LEONARD KOREN WAS THE FOUNDER and creative director of WET Magazine, which was published in Venice, California from 1976 to 1981. Its unusual subject matter — gourmet bathing as well as other esoteric topics — combined with its distinctive layout and design, made WET remarkable. I was a WET subscriber and the magazine's wit, depth, and style helped me get through the doldrums of the late 1970s.
Among the contributors were Matt Groening in his pre-Simpson days, Ed Ruscha, Leonard Cohen, Eve Babitz, and Lewis MacAdams. There were riveting interviews with Kenneth Anger, David Hockney, Dick Dale and Elvis Costello; and there were articles on unusual people including Henry Darger, Robert Smithson and Nikola Tesla. The best pieces were the most recondite — they covered such topics as psychic surgery in the Philippines, gourmet bubbles, insect erotica and the eternal nature of coffee. Getting WET was bliss.
Koren has just written a book about the history of the magazine: Making WET: The Magazine of Gourmet Bathing. I interviewed him in Hollywood, this past March, when he was in town for a book signing.
— Victoria Dailey
Gourmet bathing is a watertight case for the beneficial impact of sensuality on human affairs. The difference between gourmet bathing and meditation, say, or hydrotherapy is that gourmet bathing has no higher goals, rules, or disciplines.
It just is (you do it so you can just "be")...
(All excerpts from Making WET: The Magazine of Gourmet Bathing)

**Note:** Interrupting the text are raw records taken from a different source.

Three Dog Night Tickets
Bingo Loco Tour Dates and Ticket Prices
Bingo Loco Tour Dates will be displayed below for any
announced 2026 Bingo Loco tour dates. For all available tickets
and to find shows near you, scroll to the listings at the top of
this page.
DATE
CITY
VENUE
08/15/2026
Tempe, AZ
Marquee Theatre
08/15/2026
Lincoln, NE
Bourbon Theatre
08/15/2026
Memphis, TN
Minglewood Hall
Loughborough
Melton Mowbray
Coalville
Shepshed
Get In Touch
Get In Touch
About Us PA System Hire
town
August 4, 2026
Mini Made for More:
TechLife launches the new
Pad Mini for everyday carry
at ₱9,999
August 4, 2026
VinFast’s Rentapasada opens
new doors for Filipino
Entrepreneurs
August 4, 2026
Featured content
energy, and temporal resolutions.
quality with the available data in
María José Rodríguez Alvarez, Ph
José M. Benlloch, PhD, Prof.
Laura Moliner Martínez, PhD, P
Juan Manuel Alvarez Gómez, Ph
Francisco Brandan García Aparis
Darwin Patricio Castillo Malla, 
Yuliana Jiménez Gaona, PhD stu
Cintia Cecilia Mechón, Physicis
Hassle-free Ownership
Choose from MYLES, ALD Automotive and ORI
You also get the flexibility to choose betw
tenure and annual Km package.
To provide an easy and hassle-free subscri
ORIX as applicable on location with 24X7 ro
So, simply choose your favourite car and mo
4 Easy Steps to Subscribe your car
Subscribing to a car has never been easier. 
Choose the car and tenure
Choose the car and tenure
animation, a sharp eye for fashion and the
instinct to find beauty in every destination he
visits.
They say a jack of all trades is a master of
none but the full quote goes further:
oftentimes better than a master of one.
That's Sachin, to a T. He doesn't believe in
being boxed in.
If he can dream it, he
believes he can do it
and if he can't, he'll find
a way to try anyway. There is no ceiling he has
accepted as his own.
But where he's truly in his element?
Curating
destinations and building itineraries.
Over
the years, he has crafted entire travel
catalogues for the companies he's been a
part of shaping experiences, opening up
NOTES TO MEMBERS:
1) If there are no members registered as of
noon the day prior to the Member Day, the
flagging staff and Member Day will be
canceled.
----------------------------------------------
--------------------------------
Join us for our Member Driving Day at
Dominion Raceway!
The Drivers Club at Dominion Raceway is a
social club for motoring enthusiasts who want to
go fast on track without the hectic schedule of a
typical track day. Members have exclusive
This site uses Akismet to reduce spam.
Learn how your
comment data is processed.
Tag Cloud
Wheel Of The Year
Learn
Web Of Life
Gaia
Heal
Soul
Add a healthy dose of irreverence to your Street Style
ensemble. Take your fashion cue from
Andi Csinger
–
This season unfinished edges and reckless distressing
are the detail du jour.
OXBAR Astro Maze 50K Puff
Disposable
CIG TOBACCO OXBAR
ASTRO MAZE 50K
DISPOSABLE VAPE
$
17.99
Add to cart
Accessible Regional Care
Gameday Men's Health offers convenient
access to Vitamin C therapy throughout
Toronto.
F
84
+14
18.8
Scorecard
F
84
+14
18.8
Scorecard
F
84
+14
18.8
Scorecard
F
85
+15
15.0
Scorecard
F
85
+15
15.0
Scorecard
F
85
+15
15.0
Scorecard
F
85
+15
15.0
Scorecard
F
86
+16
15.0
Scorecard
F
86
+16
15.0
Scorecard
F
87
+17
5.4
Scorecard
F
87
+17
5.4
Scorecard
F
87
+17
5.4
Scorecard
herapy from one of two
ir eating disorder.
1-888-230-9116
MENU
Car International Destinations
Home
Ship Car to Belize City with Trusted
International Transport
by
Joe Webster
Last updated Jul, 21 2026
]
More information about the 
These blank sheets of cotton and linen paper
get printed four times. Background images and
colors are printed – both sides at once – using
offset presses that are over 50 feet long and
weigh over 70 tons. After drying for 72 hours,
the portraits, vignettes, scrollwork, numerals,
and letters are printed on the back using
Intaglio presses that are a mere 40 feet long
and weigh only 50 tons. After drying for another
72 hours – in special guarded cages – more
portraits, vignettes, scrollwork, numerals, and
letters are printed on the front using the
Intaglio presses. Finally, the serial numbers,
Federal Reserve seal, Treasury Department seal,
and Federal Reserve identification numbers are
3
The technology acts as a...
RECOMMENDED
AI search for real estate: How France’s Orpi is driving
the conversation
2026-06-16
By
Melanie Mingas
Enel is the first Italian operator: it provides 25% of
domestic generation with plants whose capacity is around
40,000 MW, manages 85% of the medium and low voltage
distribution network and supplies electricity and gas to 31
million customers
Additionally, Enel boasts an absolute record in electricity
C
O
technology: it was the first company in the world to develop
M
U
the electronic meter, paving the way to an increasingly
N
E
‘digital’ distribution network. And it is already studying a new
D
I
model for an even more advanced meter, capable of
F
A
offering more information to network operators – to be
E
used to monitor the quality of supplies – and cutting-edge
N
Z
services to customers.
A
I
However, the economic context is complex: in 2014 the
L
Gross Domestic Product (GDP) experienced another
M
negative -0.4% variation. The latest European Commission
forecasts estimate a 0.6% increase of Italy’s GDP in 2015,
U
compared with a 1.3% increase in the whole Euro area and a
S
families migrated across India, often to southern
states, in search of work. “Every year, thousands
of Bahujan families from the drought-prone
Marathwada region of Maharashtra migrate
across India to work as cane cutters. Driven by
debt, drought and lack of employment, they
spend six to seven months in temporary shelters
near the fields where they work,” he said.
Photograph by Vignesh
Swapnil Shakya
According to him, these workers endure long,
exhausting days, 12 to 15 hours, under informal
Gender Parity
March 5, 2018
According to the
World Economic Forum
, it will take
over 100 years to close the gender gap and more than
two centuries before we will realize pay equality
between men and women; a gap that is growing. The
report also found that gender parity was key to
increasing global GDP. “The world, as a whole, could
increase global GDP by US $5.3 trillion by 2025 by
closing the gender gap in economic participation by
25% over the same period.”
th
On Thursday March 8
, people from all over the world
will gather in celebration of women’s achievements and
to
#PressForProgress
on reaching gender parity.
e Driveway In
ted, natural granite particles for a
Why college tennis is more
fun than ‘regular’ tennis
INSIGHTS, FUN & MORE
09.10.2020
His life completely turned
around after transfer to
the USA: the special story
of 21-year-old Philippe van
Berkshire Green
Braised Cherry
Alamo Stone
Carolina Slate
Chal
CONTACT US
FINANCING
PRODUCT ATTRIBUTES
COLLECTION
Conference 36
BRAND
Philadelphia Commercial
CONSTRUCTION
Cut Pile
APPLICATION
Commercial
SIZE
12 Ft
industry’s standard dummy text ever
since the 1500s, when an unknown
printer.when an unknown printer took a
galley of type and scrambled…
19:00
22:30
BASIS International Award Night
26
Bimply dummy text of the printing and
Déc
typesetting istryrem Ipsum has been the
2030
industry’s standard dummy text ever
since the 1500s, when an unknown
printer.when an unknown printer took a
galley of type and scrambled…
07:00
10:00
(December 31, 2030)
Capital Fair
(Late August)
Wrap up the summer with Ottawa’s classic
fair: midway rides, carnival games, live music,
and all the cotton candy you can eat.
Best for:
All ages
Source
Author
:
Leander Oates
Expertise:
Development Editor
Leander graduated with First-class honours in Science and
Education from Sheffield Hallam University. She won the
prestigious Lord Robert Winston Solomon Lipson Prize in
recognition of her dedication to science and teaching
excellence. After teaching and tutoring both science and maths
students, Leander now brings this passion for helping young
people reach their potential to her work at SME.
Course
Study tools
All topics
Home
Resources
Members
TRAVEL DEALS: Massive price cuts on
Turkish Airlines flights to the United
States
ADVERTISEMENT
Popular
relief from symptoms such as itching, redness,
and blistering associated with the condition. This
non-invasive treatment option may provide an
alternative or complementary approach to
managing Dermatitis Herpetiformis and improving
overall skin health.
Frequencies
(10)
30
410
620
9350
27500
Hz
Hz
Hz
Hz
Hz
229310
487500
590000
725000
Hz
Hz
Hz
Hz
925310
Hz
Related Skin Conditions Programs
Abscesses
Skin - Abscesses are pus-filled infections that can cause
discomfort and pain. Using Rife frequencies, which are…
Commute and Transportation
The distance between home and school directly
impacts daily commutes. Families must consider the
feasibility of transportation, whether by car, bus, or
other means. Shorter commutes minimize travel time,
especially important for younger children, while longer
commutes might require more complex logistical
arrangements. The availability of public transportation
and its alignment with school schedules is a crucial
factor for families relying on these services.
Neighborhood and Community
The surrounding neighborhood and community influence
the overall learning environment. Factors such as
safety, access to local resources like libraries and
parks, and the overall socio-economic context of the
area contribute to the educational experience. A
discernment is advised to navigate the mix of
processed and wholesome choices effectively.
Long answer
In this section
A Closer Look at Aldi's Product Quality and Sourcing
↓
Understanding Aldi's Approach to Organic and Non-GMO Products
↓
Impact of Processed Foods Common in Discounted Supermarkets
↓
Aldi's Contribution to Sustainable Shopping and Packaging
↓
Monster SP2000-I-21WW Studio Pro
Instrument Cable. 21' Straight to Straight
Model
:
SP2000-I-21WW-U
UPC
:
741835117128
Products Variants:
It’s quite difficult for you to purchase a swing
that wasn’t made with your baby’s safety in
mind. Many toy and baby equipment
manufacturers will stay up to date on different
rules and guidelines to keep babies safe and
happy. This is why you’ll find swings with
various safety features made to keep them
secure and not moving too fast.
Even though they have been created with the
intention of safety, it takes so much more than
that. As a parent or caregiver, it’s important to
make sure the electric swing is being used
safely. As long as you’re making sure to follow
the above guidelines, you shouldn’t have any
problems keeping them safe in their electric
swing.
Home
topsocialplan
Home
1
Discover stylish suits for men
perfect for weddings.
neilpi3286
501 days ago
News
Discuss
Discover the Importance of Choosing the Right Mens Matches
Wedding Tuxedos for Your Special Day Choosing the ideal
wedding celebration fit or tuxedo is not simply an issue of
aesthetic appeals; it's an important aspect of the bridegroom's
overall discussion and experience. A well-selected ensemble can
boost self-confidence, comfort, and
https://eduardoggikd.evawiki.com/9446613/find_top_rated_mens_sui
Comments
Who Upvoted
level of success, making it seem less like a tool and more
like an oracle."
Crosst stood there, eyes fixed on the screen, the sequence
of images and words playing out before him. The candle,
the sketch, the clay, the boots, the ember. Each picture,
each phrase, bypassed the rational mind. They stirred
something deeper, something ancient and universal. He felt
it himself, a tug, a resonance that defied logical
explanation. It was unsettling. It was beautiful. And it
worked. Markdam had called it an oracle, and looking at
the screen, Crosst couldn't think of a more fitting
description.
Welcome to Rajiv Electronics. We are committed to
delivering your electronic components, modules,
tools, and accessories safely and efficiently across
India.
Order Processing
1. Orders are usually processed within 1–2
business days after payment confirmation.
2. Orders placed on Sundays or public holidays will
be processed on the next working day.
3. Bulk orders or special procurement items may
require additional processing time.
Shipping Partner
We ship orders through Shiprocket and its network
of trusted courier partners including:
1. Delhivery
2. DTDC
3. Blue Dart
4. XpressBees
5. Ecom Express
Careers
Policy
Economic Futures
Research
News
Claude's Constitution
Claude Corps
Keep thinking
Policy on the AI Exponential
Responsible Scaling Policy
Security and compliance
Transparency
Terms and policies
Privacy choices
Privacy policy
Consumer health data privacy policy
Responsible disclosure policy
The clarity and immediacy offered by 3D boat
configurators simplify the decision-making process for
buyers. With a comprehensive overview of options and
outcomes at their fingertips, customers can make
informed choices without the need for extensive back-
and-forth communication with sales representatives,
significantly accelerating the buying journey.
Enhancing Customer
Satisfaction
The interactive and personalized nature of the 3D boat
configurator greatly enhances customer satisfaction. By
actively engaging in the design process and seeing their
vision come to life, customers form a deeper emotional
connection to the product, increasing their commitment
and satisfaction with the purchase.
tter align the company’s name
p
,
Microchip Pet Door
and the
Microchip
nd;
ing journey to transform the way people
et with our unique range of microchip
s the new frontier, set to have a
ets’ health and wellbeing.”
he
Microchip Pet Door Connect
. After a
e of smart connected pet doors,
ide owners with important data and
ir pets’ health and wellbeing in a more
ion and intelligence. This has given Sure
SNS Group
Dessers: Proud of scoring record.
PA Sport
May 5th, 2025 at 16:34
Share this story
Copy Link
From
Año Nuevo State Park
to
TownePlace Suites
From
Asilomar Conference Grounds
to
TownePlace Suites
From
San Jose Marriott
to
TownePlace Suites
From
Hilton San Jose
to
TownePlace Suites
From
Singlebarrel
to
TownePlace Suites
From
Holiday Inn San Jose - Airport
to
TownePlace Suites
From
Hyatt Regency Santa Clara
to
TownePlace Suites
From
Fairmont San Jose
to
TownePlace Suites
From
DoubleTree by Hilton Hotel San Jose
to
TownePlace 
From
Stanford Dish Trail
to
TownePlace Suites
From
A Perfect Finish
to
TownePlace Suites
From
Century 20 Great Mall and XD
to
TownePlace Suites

Leonard Koren: When I was in college, as an undergraduate, I thought there must be more to life than accumulating money and buying things. I found myself, at about twenty-one-years-old, at the Tassajara Zen Mountain Center. This was a year or two after the San Francisco Zen Center had purchased it, and they were building a kitchen and doing a lot of remodeling work. A friend of mine also showed up there and they put us to work. They said that we could meditate if we wanted to, or not, and we could spend time in the baths. So we worked for three or four days and then I decided to try the Zazen. At the time I was smoking cigarettes, which I did for about three years. Meditating and giving up cigarettes were the two hardest things I had done in my life to that point. But even though it was so difficult, sitting still with your legs crossed for a long period of time (the pain of it), it was intriguing and I realized it was a path, so for a number of years, maybe twenty-five, maybe longer, maybe thirty or forty, I meditated every day. Then I stopped meditating about two years ago.